Mas censor nem sempre era a figura do cão. Como todo bom burocrata e funcionário público, ele estava ali fazendo o seu trabalho. E em muitos casos acabava surgindo alguma amizade entre censores e artistas, e a tesoura acabava pegando leve. A turma do Pasquim se tornou famosa por ludibriar e levar na conversa muitos dos censores que ficavam em sua redação, por vezes à custa de muito uísque Buchanan’s, que acabava “lubrificando” a relação entre censura e um dos semanários mais críticos ao regime. Numa dessas, a censora de plantão, D.Marina, liberou uma reprodução do quadro “O Grito do Ipiranga”, de José Américo, com a frase “Eu Quero Mocotó!” saindo de D.Pedro I. Os militares não gostaram nem um pouco e mandaram a redação inteira para o xilindró durante dois meses. Mas o jornal não deixou de ser editado, pois os colegas da patota do Pasquim se reuniram e tocaram a publicação durante a ausência de seus titulares, e a versão publicada é que todos estavam “acometidos de gripe”. Depois dessa presepada, os editores tinham que ir diretamente a Brasília negociar a liberação das edições seguintes.
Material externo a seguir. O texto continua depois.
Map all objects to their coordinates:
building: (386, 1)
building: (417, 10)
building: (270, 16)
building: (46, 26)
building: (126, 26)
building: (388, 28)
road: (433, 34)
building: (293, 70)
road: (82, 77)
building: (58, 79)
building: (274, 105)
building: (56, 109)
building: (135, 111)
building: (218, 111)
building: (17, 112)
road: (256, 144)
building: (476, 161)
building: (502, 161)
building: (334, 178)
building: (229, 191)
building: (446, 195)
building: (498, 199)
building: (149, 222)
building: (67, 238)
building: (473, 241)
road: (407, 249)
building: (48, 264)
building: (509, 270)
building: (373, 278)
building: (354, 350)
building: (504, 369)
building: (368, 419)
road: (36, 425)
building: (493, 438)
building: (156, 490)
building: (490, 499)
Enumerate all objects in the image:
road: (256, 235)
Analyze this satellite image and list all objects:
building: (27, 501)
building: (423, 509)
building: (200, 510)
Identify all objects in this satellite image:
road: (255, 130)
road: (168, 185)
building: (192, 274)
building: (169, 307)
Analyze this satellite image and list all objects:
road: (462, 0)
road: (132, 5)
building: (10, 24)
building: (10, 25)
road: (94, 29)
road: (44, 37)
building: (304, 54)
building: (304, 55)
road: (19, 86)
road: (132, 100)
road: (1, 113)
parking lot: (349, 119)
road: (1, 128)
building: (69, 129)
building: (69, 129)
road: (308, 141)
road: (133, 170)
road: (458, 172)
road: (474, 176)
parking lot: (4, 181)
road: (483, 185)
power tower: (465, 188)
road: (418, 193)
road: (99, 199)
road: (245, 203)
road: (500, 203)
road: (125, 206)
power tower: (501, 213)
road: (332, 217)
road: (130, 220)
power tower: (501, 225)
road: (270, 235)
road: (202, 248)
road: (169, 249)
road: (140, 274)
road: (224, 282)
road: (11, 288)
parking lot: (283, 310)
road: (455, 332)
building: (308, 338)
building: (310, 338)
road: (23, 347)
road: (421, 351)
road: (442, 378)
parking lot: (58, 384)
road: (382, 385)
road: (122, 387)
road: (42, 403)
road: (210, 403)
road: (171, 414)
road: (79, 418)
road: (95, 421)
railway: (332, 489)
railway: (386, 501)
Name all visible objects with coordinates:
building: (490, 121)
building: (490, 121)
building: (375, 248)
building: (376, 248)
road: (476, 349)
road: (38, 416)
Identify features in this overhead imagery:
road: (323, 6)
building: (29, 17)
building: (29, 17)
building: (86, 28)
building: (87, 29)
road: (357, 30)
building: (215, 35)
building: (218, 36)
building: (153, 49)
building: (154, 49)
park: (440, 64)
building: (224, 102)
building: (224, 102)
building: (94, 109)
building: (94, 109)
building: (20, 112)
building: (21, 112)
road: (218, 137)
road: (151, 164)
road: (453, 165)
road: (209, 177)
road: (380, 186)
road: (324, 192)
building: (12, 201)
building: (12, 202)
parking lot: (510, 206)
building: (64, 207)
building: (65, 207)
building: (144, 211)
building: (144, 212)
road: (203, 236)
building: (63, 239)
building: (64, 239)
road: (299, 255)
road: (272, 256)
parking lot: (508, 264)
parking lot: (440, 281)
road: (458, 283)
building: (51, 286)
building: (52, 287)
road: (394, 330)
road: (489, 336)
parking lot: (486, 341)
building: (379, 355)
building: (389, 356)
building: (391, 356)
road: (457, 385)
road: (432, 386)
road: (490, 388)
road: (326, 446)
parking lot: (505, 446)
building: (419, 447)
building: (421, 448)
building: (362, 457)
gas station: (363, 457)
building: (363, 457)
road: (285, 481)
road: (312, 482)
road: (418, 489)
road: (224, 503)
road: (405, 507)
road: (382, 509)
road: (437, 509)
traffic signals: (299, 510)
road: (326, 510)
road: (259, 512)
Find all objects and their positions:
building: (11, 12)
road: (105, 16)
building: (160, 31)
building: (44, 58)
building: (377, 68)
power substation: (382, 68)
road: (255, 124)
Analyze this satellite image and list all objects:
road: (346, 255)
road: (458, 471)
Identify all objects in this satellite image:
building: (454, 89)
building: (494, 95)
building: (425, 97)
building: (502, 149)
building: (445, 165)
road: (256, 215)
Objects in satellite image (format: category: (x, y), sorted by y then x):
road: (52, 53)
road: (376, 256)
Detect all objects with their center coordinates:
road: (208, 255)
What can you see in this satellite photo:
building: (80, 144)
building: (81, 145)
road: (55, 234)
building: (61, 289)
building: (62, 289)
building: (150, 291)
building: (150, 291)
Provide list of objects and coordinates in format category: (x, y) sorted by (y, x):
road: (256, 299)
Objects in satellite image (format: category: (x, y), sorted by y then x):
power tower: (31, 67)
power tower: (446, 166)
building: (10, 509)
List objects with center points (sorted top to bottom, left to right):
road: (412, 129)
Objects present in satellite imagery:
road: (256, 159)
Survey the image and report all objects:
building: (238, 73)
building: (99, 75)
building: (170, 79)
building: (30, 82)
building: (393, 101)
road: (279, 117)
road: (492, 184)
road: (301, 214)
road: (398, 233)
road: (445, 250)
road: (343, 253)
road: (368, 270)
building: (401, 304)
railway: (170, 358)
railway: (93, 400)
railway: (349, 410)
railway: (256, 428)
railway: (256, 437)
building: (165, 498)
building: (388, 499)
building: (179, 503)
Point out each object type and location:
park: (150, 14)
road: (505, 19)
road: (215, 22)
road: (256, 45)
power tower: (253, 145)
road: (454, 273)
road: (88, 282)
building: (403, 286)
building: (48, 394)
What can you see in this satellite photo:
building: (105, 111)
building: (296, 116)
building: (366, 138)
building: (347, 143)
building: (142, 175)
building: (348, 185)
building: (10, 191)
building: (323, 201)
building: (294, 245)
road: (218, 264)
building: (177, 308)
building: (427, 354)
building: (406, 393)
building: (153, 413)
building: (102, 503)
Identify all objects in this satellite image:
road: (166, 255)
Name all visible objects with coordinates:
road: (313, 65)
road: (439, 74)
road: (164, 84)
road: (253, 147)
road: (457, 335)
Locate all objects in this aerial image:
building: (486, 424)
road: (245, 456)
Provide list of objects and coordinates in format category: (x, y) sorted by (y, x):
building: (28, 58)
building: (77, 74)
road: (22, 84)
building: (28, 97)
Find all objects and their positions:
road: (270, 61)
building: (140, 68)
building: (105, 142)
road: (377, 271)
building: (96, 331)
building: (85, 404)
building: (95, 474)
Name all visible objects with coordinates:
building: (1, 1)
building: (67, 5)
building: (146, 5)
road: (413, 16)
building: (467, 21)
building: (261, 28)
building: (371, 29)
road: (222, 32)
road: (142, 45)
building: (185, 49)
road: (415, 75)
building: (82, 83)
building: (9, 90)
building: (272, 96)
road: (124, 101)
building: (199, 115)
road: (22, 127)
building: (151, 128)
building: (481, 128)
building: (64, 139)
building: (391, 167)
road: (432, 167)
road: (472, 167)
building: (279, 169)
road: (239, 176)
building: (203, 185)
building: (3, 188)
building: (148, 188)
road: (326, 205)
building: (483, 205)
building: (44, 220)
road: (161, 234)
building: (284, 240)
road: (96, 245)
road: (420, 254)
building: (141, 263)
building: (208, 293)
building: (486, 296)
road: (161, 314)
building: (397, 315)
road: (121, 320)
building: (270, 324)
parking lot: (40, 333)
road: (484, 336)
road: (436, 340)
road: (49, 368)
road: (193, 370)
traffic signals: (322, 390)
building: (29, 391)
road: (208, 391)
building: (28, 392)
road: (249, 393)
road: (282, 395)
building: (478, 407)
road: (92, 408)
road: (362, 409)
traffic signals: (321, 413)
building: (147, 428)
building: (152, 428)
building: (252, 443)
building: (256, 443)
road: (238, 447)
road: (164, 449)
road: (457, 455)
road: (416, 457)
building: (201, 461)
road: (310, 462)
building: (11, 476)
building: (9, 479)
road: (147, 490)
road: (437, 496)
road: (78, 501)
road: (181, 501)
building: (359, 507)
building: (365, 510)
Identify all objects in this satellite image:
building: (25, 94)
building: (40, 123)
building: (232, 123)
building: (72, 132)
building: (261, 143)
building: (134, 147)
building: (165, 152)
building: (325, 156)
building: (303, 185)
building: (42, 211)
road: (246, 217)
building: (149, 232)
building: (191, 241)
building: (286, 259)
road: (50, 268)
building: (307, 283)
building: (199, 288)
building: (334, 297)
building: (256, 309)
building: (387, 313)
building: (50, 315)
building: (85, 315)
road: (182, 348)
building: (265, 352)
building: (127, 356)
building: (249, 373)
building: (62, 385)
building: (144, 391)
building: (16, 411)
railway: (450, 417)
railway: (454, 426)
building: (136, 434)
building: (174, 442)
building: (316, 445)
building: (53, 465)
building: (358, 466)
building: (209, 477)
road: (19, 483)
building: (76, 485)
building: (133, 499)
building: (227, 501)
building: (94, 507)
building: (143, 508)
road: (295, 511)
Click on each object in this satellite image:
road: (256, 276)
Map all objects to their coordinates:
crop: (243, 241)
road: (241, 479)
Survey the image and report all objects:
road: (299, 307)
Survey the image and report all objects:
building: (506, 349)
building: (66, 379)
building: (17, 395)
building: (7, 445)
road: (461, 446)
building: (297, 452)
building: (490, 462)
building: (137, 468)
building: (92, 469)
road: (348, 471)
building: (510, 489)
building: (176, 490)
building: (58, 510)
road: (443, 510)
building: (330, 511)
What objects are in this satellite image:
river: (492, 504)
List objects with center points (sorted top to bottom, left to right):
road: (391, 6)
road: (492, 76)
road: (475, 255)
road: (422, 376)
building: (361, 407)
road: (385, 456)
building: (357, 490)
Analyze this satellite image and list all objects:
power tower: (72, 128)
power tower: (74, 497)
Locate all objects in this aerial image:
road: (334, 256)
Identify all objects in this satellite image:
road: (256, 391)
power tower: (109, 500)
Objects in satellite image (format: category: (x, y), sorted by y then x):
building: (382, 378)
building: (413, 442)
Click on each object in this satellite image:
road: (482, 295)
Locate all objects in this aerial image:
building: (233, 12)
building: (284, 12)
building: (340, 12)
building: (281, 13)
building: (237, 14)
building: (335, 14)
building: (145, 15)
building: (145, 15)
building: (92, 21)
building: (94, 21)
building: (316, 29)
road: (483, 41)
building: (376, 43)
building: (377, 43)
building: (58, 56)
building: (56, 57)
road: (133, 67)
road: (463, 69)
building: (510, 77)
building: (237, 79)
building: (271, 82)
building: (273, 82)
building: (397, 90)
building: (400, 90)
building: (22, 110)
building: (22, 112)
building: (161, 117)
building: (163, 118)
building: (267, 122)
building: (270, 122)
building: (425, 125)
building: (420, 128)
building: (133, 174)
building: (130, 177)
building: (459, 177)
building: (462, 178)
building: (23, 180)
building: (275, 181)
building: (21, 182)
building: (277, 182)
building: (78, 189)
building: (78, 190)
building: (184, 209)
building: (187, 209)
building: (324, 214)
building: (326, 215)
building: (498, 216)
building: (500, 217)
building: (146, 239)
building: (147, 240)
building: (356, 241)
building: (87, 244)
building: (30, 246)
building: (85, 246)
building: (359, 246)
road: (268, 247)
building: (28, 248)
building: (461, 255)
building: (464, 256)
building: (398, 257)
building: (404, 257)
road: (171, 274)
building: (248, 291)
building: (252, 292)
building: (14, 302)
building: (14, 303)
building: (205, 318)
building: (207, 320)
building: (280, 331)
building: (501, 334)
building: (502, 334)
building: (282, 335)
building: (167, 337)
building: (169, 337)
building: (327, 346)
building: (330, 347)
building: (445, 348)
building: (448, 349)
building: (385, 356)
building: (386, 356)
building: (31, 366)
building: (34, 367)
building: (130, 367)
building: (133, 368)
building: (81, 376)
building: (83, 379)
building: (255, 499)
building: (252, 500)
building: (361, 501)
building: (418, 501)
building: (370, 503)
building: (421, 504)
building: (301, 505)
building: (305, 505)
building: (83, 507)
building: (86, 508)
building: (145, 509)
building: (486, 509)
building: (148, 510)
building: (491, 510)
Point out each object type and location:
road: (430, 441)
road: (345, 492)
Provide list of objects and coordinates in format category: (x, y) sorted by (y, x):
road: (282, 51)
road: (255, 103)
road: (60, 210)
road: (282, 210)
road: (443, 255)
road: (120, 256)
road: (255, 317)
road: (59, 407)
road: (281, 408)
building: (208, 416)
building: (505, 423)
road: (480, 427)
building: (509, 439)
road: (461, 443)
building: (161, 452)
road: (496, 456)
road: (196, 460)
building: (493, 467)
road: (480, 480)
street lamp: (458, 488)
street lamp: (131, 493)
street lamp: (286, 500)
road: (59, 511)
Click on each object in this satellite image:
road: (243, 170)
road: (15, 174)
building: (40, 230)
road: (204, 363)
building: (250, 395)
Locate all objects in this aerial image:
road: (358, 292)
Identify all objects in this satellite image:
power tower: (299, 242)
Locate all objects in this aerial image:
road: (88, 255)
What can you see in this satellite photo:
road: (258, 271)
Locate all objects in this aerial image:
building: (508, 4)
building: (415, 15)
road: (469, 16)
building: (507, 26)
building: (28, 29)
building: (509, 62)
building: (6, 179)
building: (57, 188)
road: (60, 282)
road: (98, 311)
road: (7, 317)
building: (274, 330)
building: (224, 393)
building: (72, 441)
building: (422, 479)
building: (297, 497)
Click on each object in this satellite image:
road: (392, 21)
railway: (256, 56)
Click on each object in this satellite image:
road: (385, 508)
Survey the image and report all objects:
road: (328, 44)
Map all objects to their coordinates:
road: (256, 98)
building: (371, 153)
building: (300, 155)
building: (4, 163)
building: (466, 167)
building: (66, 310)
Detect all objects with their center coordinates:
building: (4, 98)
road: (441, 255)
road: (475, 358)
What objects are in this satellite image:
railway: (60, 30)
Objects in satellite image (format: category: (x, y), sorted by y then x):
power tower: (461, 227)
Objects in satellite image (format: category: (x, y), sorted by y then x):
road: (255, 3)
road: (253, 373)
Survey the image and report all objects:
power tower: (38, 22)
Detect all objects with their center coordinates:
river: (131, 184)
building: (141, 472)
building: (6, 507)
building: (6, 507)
Para servir de saideira, uma ótima para ilustrar o nível intelectual daqueles que comandavam a repressão, e mesmo não sendo a intenção dos artistas, expôs ao ridículo as autoridades, que não eram exatamente famosas por sua cultura e inteligência. Em 1965 a peça “Electra” foi encenada no teatro municipal, e a trama chocou os mais conservadores, que chamaram o elenco “aos costumes”, e a polícia ficou doida para prender quem escrevera aquela pouca-vergonha a pedido do DOPS. Claro que ninguém ali percebeu o pequeno detalhe que o texto era uma tragédia grega escrita uns 400 anos antes de Cristo por um tal de Sófocles, coincidentemente o pai da tragédia grega. E claro que não se poderia perder este mote para se tirar sarro do regime, e a tragédia virou comédia nas mãos de Sérgio Porto e seu FEBEAPÁ – Festival de Besteiras que Assola o País.